Write the next part of the news article below about the Supreme Court overturning a Georgia police sergeant's conviction under the Computer Fraud and Abuse Act, starting right after its last sentence.

══ Document section

The court was divided Thursday on whether a police sergeant violated the law, as well as department policy, when he accessed license plate information as part of a bribe.

WASHINGTON (CN) — A Georgia police sergeant who took a bribe to access license plate information prevailed at the Supreme Court, overturning his conviction under the Computer Fraud and Abuse Act.

The case stems from a sting operation that the FBI had arranged back in 2015 after hearing a recording that captured police Sergeant Nathan Van Buren asking Andrew Albo, a civilian known to the department, for a personal loan. To see how far Van Buren would go, agents directed Albo to offer the sergeant $5,000 if he would access the police department's license plate database.

All went according to plan, with Albo saying he needed the records to determine whether he had been approached by a prostitute or a police officer trying to set him up. When Van Buren ran the plates and called Albo to deliver his findings, the government brought a charge under a section of the Computer Fraud and Abuse Act, or CFAA, that outlines the criminality of fraudulent access with authorized use.

Van Buren was convicted and given an 18-month sentence that the 11th Circuit later upheld. Reversing that outcome Thursday, however, the Supreme Court emphasized that Section 1030(a)(2) "covers those who obtain information from particular areas in the computer — such as files, folders, or databases — to which their computer access does not extend."

════
══ Information supplied

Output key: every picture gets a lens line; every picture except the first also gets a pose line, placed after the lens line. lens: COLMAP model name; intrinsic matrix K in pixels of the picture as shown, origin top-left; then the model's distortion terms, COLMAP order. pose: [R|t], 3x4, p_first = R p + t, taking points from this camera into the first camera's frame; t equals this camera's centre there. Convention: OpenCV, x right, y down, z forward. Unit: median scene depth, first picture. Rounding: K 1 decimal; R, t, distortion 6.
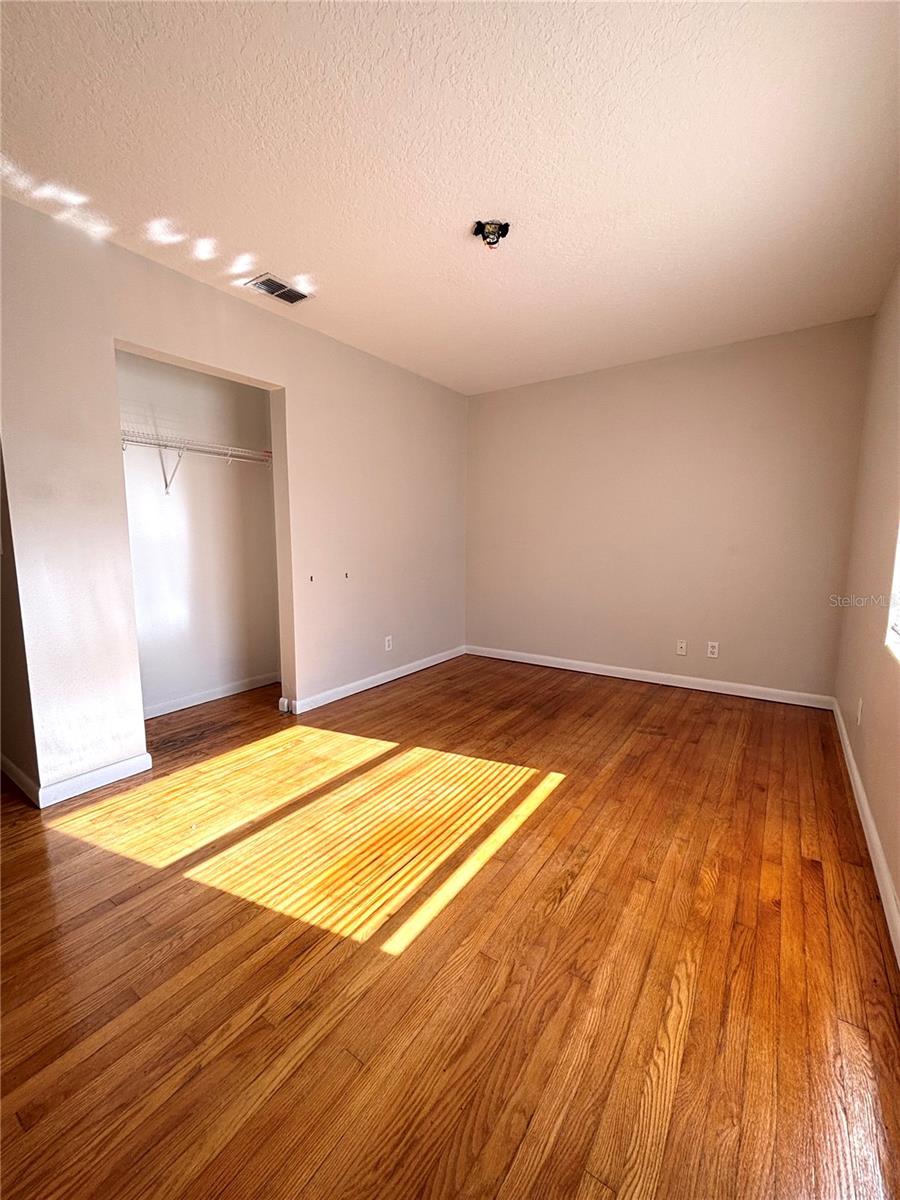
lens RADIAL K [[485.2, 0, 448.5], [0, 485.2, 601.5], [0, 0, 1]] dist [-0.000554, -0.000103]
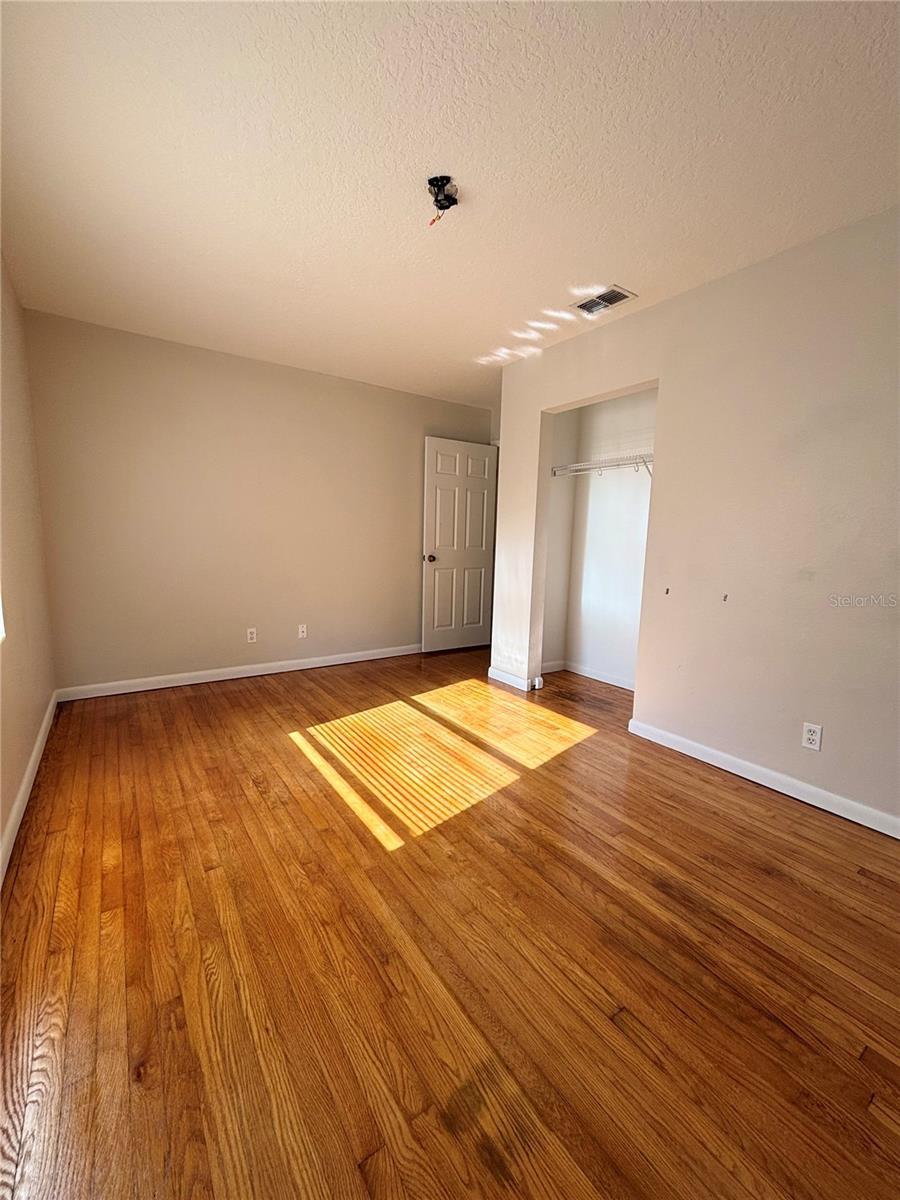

════

## Task answer
"It does not cover those who, like Van Buren, have improper motives for obtaining information that is otherwise available to them or the authorization given to him by the police department," Justice Amy Coney Barrett wrote for the the 6-3 court.

Van Buren's reversal follows oral arguments in November last year. In a dissenting opinion, Justice Clarence Thomas called the CFAA a natural extension of law that has "long punished those who exceed the scope of consent when using property that belongs to others."

"A valet, for example, may take possession of a person’s car to park it, but he cannot take it for a joyride," Thomas wrote, joined by Chief Justice John Roberts and Justice Samuel Alito.

Thomas later brought up the example of trespass. "What is true for land is also true in the computer context; if a company grants permission to an employee to use a computer for a specific purpose, the employee has no authority to use it for other purposes," the dissent argues.

Employing yet more hypotheticals, Thomas questioned what the majority's reading would mean for a
"person who, minutes before resigning, deletes every file on a computer."

"So long as an employee could obtain or alter each file in some hypothetical circumstance, he is immune," the justice scoffed.

But Barrett focused on the technological advances that have occurred in the 30-odd years since Congress adopted the CFAA, saying "the government’s interpretation of the statute would attach criminal penalties to a breathtaking amount of commonplace computer activity."

"If the 'exceeds authorized access' clause criminalizes every violation of a computer-use policy, then millions of otherwise law-abiding citizens are criminals," Barrett wrote. "Take the workplace. Employers commonly state that computers and electronic devices can be used only for business purposes.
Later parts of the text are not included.